There are two kinds of custody: physical and legal. Physical custody pertains to where the child will live. One parent can have sole physical custody or the parents can have joint physical custody. Joint physical custody is the most common. However, joint physical custody only works when parents live fairly close to each other, and when pick up and drop off of the children to their schools and homes is relatively painless.

Joint physical custody exists when one of the parents gets at least 110 overnights or more with the child during a given year. Joint custody need not be 50/50, and it can be tailored to fit the needs of the parties and the child. Sometimes, a parent cannot enjoy joint physical custody due to his or her employment or living arrangement. In that case, if the parties cannot agree on who will be the primary caregiver, the court decides what the physical custody arrangement will be.

Legal custody involves which parent has the right to make decisions for the child.

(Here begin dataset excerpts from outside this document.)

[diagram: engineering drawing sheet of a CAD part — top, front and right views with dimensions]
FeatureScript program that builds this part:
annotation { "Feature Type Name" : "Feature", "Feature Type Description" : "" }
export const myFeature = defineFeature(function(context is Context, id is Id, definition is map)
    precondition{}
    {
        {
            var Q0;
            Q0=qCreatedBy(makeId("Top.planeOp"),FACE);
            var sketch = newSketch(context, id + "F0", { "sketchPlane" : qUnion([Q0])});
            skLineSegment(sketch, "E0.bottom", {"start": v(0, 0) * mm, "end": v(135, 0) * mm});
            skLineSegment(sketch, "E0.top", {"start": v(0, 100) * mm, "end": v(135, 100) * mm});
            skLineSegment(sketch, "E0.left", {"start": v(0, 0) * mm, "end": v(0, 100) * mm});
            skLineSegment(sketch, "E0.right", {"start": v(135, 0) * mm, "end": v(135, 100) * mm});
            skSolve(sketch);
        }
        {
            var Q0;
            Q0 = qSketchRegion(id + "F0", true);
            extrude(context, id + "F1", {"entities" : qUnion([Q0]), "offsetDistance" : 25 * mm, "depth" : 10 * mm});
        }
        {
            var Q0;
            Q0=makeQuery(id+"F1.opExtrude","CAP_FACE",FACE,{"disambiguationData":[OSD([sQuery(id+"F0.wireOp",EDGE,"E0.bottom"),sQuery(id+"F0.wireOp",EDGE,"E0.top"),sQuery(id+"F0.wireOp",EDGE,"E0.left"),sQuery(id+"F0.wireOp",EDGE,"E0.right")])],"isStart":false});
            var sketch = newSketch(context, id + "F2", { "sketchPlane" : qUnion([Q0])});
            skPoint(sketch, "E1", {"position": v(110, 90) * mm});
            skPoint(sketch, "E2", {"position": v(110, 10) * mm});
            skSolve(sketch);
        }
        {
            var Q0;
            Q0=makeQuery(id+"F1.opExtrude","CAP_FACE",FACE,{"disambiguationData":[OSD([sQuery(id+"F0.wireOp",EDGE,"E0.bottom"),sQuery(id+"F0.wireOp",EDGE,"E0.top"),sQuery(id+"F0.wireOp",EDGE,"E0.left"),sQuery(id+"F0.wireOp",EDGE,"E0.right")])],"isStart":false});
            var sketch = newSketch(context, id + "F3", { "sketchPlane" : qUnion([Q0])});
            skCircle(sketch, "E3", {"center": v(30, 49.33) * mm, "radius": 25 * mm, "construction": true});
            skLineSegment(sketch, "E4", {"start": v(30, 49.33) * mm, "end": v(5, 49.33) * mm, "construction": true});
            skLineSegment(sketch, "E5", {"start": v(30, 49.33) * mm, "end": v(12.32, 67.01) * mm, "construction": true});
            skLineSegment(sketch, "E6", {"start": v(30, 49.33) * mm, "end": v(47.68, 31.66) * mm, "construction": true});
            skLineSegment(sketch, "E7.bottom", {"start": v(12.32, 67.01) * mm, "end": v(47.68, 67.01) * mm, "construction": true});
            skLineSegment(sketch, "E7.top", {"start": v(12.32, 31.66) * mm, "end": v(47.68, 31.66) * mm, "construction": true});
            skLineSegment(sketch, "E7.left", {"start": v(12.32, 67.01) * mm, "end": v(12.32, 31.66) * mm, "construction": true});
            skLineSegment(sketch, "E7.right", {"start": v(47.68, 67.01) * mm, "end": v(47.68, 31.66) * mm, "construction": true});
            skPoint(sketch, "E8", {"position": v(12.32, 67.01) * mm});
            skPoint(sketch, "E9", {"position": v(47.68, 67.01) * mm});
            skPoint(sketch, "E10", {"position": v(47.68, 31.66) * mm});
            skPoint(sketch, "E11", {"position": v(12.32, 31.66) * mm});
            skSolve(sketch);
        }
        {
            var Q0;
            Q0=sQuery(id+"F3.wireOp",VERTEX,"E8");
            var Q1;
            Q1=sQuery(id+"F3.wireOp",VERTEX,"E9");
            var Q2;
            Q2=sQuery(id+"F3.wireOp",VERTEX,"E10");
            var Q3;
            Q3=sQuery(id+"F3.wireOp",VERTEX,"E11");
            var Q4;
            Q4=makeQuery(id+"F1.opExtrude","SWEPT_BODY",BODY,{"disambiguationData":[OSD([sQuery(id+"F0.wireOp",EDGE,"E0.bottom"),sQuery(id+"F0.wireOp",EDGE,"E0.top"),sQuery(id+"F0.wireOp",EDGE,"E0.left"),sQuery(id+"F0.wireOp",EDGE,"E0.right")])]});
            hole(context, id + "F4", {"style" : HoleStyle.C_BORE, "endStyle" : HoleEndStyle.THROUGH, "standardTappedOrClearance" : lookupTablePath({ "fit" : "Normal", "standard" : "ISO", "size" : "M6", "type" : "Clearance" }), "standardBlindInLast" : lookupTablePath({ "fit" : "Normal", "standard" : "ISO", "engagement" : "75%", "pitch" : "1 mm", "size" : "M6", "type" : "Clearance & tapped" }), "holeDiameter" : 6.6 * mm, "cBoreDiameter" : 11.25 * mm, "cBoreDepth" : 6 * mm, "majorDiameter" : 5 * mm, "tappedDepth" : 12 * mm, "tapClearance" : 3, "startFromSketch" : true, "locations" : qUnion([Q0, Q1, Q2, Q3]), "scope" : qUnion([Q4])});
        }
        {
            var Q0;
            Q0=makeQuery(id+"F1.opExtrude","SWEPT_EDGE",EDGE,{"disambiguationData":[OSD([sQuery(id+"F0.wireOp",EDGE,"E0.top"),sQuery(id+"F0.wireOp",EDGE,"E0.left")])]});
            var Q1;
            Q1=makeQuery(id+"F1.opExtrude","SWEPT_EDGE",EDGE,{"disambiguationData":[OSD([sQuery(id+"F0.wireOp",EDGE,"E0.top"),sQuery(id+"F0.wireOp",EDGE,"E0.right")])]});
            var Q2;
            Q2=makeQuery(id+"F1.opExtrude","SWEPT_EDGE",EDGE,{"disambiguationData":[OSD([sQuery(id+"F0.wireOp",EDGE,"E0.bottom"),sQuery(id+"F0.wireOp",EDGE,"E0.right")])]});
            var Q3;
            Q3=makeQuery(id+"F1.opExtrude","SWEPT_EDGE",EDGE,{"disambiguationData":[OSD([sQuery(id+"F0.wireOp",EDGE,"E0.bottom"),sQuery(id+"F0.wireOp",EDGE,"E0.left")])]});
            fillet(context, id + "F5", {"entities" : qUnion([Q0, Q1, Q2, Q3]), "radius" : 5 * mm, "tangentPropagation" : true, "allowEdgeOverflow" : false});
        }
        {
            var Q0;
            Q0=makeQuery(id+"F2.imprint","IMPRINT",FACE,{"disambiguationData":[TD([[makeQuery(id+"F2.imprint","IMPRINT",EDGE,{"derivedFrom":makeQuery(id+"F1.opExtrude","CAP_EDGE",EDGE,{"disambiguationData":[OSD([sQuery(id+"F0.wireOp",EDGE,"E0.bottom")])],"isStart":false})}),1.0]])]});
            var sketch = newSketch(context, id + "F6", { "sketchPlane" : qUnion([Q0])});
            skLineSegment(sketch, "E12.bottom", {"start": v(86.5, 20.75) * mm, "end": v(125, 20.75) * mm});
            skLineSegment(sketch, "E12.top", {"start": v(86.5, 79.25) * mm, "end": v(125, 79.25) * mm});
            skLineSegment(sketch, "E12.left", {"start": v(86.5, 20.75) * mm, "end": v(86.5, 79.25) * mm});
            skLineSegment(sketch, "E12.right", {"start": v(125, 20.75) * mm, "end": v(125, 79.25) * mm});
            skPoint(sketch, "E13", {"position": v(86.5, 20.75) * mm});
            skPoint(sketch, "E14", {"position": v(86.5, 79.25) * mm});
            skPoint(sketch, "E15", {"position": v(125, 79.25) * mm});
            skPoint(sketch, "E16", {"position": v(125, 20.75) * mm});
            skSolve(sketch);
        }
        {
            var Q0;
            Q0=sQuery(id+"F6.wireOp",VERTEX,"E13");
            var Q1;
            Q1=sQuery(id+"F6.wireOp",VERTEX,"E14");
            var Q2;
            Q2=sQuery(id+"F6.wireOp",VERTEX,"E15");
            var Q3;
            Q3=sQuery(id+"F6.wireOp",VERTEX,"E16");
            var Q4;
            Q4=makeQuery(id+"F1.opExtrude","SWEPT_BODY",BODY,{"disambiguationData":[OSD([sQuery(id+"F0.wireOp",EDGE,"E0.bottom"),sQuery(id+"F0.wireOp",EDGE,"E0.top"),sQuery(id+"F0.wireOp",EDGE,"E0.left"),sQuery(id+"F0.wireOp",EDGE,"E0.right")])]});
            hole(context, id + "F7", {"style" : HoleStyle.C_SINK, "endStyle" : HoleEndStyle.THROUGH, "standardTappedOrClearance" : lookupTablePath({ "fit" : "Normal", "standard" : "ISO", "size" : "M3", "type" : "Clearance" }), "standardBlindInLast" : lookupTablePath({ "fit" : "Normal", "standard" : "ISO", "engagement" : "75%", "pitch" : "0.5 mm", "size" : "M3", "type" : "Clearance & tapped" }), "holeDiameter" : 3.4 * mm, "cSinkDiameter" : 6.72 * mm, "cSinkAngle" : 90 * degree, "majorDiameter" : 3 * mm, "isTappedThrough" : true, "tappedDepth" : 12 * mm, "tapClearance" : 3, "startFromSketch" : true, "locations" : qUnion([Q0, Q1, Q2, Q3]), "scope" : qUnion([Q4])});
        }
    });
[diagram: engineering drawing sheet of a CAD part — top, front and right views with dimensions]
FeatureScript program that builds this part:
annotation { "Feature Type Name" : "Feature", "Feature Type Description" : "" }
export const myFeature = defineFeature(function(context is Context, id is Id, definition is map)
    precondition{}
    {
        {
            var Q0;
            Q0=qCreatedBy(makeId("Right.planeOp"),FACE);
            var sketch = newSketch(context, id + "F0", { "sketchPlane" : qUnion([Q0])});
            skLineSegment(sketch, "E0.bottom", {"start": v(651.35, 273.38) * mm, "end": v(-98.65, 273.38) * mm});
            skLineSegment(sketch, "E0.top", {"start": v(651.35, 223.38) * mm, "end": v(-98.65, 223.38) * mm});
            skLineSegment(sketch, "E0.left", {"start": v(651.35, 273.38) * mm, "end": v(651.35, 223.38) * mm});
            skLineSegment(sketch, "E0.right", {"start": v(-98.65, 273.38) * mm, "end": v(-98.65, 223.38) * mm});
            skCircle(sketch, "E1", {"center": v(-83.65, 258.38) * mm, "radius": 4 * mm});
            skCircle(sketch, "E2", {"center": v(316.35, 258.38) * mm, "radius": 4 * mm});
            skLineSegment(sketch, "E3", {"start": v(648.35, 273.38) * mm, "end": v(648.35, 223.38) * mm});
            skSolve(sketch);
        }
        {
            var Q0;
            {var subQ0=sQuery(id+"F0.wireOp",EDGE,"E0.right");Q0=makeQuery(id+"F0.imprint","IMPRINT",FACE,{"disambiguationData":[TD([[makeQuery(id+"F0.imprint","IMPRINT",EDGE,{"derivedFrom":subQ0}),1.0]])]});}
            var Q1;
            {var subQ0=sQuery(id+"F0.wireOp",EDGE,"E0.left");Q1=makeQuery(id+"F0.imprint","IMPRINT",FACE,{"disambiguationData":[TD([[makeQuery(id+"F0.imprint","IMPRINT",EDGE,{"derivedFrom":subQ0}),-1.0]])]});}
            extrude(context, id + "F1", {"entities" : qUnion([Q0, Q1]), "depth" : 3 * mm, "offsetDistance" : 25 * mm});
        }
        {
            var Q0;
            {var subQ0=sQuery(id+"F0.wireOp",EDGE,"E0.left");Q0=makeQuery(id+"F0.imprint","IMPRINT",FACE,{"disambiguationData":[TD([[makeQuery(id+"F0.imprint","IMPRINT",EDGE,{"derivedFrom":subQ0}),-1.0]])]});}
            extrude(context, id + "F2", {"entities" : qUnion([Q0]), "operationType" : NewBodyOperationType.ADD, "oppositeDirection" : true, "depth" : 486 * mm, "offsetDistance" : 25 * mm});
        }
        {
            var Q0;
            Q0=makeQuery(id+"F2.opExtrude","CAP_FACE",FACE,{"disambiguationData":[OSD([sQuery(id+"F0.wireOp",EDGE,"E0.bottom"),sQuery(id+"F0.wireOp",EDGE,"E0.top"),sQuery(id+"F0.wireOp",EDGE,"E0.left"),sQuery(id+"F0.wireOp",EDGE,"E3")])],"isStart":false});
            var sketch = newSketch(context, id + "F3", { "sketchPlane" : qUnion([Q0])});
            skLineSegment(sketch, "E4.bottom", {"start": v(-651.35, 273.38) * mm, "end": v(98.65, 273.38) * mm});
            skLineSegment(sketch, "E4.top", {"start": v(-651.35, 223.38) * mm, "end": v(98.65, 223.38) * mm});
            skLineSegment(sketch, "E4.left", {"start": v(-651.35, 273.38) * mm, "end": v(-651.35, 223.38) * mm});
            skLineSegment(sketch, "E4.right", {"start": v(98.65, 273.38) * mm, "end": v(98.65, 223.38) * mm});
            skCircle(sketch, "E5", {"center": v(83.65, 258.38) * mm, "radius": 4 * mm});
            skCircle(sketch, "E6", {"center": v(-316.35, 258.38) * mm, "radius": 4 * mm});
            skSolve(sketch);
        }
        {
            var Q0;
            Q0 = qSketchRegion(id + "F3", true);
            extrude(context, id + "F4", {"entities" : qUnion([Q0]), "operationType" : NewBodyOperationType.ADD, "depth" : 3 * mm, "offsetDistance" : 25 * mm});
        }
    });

There is a strong preference for joint legal custody, where both parents share in the decision-making process. When parents have a hard time deciding what is in the child’s best interest, the court can award sole legal custody, which is to allow one parent to have final decision-making authority. Another possibility is for one parent to have exclusive or final decision-making authority over certain areas, such as medical issues, while the other has the same authority over another issue, such as educational matters.

Hiring a Custody Evaluator

Utah Rule 4-903 for the operations of the courts provides the criteria for custody evaluations in the state of Utah and the required qualifications to serve as a custody evaluator. Generally, the evaluator not only must be a mental health practitioner, but also be clinically certified in their field or, in other words, have worked as a psychotherapist for a period of time.

Courts love it when parties hire a custody evaluator, because the judge’s decision is made a lot easier by considering and weighing the testimony of this kind of expert witness. If an evaluator renders an opinion that a party disagrees with, the evaluator’s opinion can be challenged by a competing expert witness in the mental health field.

However, when parties cannot afford a custody evaluator (the cost usually ranges from $3,000 to $7,000), asking for the court to appoint a private guardian ad litem is a good alternative. A private guardian ad litem is an attorney who has received some training in the area of child advocacy. The guardian will interview the child and other third parties, and they can make a recommendation to the court regarding custody, as well.

Private Guardian ad Litem

One option available in a child custody or parent-time dispute is to ask the court to have a private guardian ad litem (PGAL) appointed. The PGAL is an attorney who has been trained to report to the court the child’s wishes and to make a recommendation. They are not a trained child custody evaluator, but they can make a recommendation on custody or issues involving abuse, neglect, or virtually any issue which pertains to the best interest of the child. They are a lot less expensive than hiring a custody evaluator. However, it has been our experience that there is a wide range of competence in panel attorneys serving as guardians ad litem. We recommend using one who is a member of the Association of Family and Conciliation Courts (AFCC). This organization is composed of judges, psychotherapists, and family law attorneys who meet periodically to discuss cutting-edge family law issues.

PGAL Recommendations

Although the court can keep the PGAL on the case for a long time, frequently, PGALs are used for a quick recommendation. They are paid $150 per hour if court-ordered, and each party shares in the payment—the percentage of payment depends upon each party’s ability to pay. The parties can also agree to select a particular PGAL who is on the court roster. The court will frequently follow the recommendations of the PGAL, so their use can be invaluable.

The PGAL statute is Utah Code Section 78A-2-705.